## Instructions to follow
Convert the text of all the entries below into a JSON list of strings, one string per line, with blank lines left out. Don't include the pictures.

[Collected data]
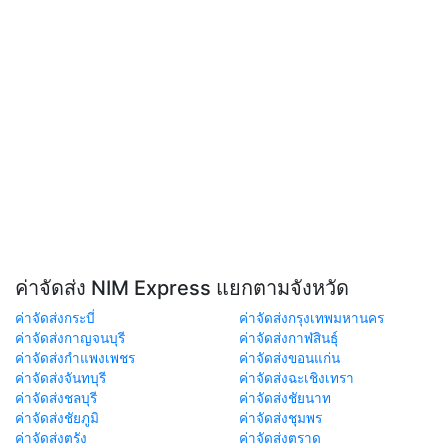
ค่าจัดส่ง NIM Express แยกตามจังหวัด
ค่าจัดส่งกระบี่
ค่าจัดส่งกรุงเทพมหานคร
ค่าจัดส่งกาญจนบุรี
ค่าจัดส่งกาฬสินธุ์
ค่าจัดส่งกำแพงเพชร
ค่าจัดส่งขอนแก่น
ค่าจัดส่งจันทบุรี
ค่าจัดส่งฉะเชิงเทรา
ค่าจัดส่งชลบุรี
ค่าจัดส่งชัยนาท
ค่าจัดส่งชัยภูมิ
ค่าจัดส่งชุมพร
ค่าจัดส่งตรัง
ค่าจัดส่งตราด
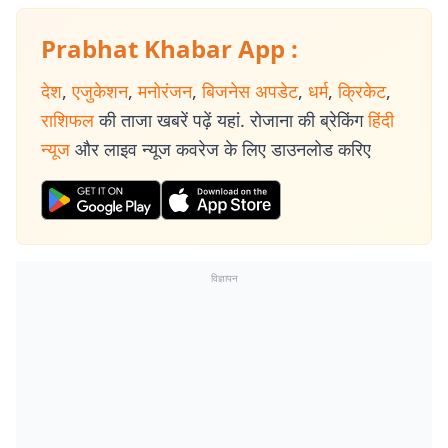
Prabhat Khabar App :
देश
,
एजुकेशन
,
मनोरंजन
,
बिजनेस अपडेट
,
धर्म
,
क्रिकेट
,
राशिफल
की ताजा खबरें पढ़ें यहां. रोजाना की ब्रेकिंग
हिंदी
न्यूज
और लाइव न्यूज कवरेज के लिए डाउनलोड करिए
विज्ञापन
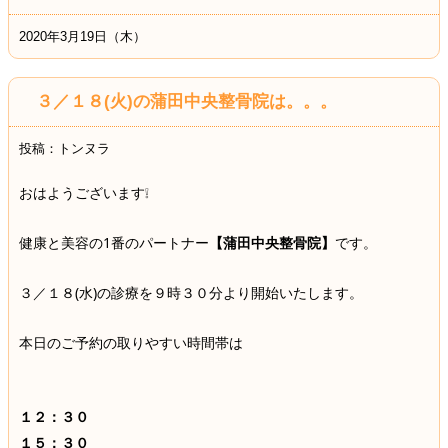
2020年3月19日（木）
３／１８(火)の蒲田中央整骨院は。。。
投稿：トンヌラ
おはようございます❕
健康と美容の1番のパートナー
【蒲田中央整骨院】
です。
３／１８(水)の診療を９時３０分より開始いたします。
本日のご予約の取りやすい時間帯は
１２：３０
１５：３０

## Your response
[
  "ค่าจัดส่ง NIM Express แยกตามจังหวัด",
  "ค่าจัดส่งกระบี่",
  "ค่าจัดส่งกรุงเทพมหานคร",
  "ค่าจัดส่งกาญจนบุรี",
  "ค่าจัดส่งกาฬสินธุ์",
  "ค่าจัดส่งกำแพงเพชร",
  "ค่าจัดส่งขอนแก่น",
  "ค่าจัดส่งจันทบุรี",
  "ค่าจัดส่งฉะเชิงเทรา",
  "ค่าจัดส่งชลบุรี",
  "ค่าจัดส่งชัยนาท",
  "ค่าจัดส่งชัยภูมิ",
  "ค่าจัดส่งชุมพร",
  "ค่าจัดส่งตรัง",
  "ค่าจัดส่งตราด",
  "Prabhat Khabar App :",
  "देश",
  ",",
  "एजुकेशन",
  ",",
  "मनोरंजन",
  ",",
  "बिजनेस अपडेट",
  ",",
  "धर्म",
  ",",
  "क्रिकेट",
  ",",
  "राशिफल",
  "की ताजा खबरें पढ़ें यहां. रोजाना की ब्रेकिंग",
  "हिंदी",
  "न्यूज",
  "और लाइव न्यूज कवरेज के लिए डाउनलोड करिए",
  "विज्ञापन",
  "2020年3月19日（木）",
  "３／１８(火)の蒲田中央整骨院は。。。",
  "投稿：トンヌラ",
  "おはようございます❕",
  "健康と美容の1番のパートナー",
  "【蒲田中央整骨院】",
  "です。",
  "３／１８(水)の診療を９時３０分より開始いたします。",
  "本日のご予約の取りやすい時間帯は",
  "１２：３０",
  "１５：３０"
]